As a follow-up to my posts on the testing and releng lists I met today with James Laska, Jesse Keating, Bill Nottingham, Paul Frields to harness the power of Fedora Talk and Gobby to hammer out the Release Engineering and QA schedules.
It took a little longer than I had hoped (1.5 hours), but one can only imagine how long it would have taken if we had continued the route we were going over email. I don’t think we would have come up with as many good ideas or ways to make the task flow as well either. I keep saying it, but I’m not sure how many people agree–sometimes we just get more done when we talk on the phone and have something we can all see an interact with–no matter where we were. In contrast to to our Design meeting on Friday, this time we had two people on the west coast collaborating with three people on the east coast–all in different locations!
Check out the latest version of the Release Engineering schedule or add the iCal file to your favorite calendaring application.

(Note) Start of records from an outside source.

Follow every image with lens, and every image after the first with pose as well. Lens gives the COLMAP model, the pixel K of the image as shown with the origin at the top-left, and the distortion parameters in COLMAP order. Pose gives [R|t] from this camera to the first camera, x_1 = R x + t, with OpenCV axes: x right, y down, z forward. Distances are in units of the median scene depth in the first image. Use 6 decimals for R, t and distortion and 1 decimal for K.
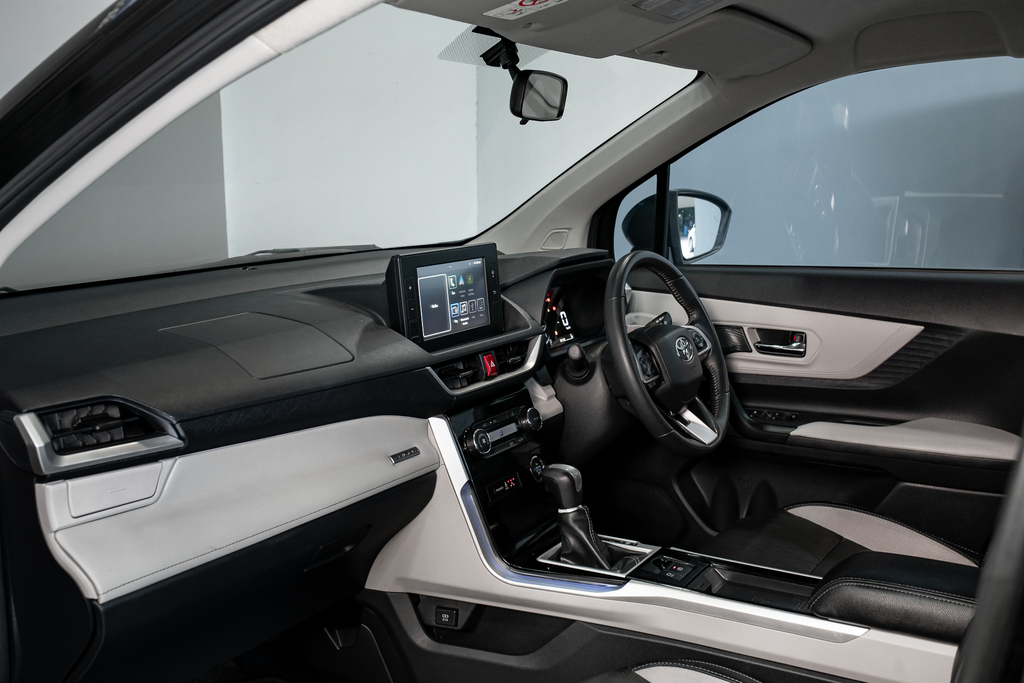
lens RADIAL K [[992.0, 0, 538.2], [0, 992.0, 340.9], [0, 0, 1]] dist [-0.035040, -0.015019]
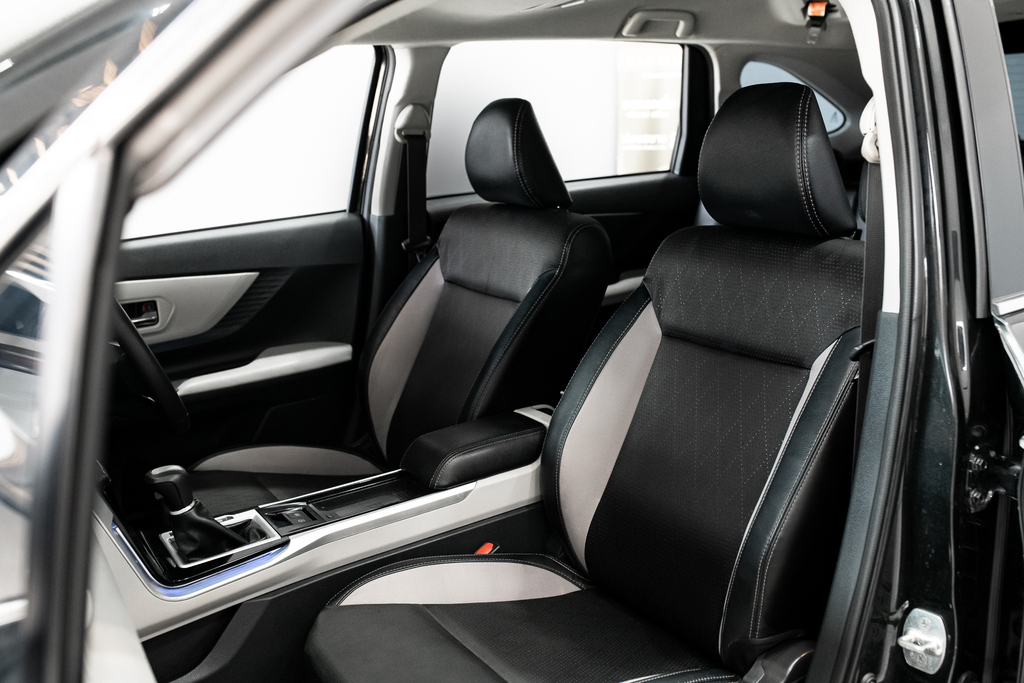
lens RADIAL K [[992.0, 0, 538.2], [0, 992.0, 340.9], [0, 0, 1]] dist [-0.035040, -0.015019]
pose [[0.424221, -0.229941, 0.875879, -0.538487], [0.189725, 0.968327, 0.162321, -0.066809], [-0.885461, 0.097316, 0.454410, 0.206242]]
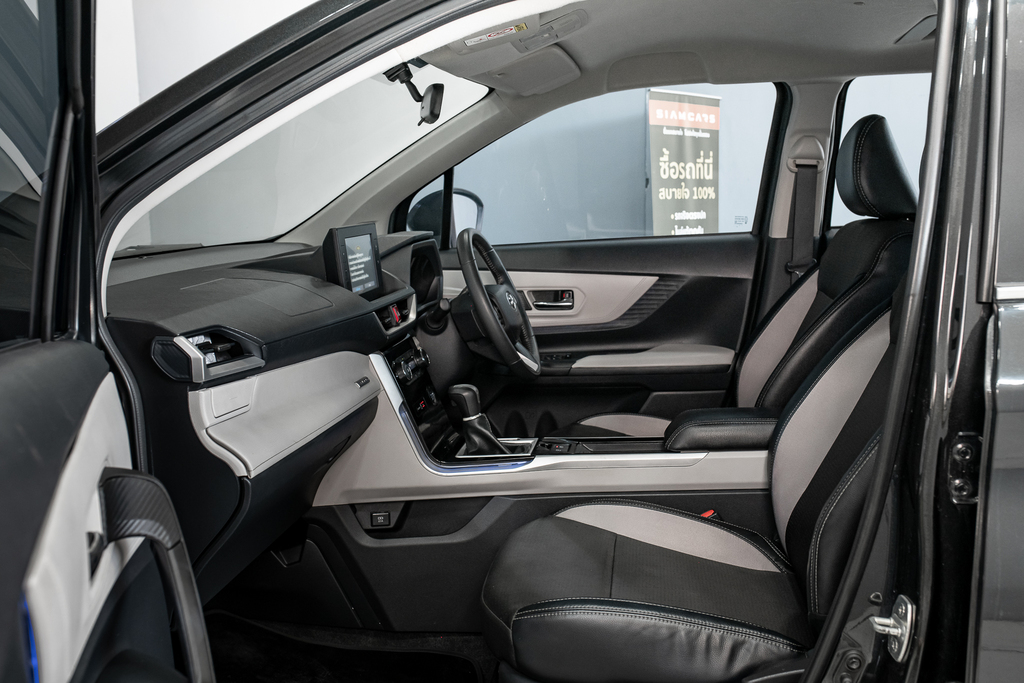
lens RADIAL K [[992.0, 0, 538.2], [0, 992.0, 340.9], [0, 0, 1]] dist [-0.035040, -0.015019]
pose [[0.909066, -0.084972, 0.407896, -0.357618], [0.099432, 0.994941, -0.014337, 0.082985], [-0.404614, 0.053591, 0.912916, -0.205343]]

Here is a summary of some of the interesting things that came out of the schedule discussion:
- we made sure there were enough blocker bug review meetings ahead of each freeze and test release candidate creation
- we will not create Release Candidates if there are bugs remaining on the the blocker list
- if we cannot create the Release Candidates because the blocker list is not clear we will move to slip the release a week
- at the final blocker review on Monday, 2009-10-26 if the blocker list is clear we will move forward with the release–regardless of what might be found after the fact because of the inability to unwind PR activities that have been set in motion.
I think this is a great move forward for setting forth how we propose to handle the end-game of our releases and also creating the contingency plans now. I’m a little sceptical of the last bullet because I have never seen Fedora be this inflexible. I’m also wondering if there is a little flexibility in the PR process that has been misunderstood. I’m sure we will figure out a good way to go about it.